● **TASKS FOR THIS EXERCISE**:
1. According to the PO Box post, why does the company still keep its Renton box?
2. Please repeat everything in the PO Box post from "Anyway, one of" down to "fairly light weight.", word for word.

● **SELECTED EXTRACT**:
********************
I took the bus down to our PO Box in Renton today to get caught up on GR mail. I got the box when I started the company, so I was working at Wizards (which is also in Renton) at the time. Back then it was very convenient. Now, not so much. Since the address has been printed on several hundred thousand books though, we keep it.
Anyway, one of the things in my box was the latest issue of Games Quarterly Magazine. While it no longer makes my eyes bleed, the magazine is a mess. It just doesn’t know what it wants to be. Is it for gamers, for retailers, buyers, or someone else? The article mix is thoroughly schizophrenic. Many of them are simply advertorials provided by the publishers themselves. Others seem little more than gussied up press releases, albeit several months out of date by the time they magazine comes out. In the midst of that there’s an in depth historical article for wargamers on the “missing panzers” of the Normandy campaign. Weird. What makes this salvageable at all is the few actual articles by game pros in there, though even those are fairly light weight.
********************
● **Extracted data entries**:
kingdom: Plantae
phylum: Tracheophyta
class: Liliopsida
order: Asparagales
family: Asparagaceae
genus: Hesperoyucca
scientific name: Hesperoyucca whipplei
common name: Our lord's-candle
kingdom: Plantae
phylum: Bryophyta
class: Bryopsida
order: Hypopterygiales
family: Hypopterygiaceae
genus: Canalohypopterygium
********************
● **RESULTS FOR THE EXERCISE**:
1. The address has been printed on several hundred thousand books.

2.
Anyway, one of the things in my box was the latest issue of Games Quarterly Magazine. While it no longer makes my eyes bleed, the magazine is a mess. It just doesn’t know what it wants to be. Is it for gamers, for retailers, buyers, or someone else? The article mix is thoroughly schizophrenic. Many of them are simply advertorials provided by the publishers themselves. Others seem little more than gussied up press releases, albeit several months out of date by the time they magazine comes out. In the midst of that there’s an in depth historical article for wargamers on the “missing panzers” of the Normandy campaign. Weird. What makes this salvageable at all is the few actual articles by game pros in there, though even those are fairly light weight.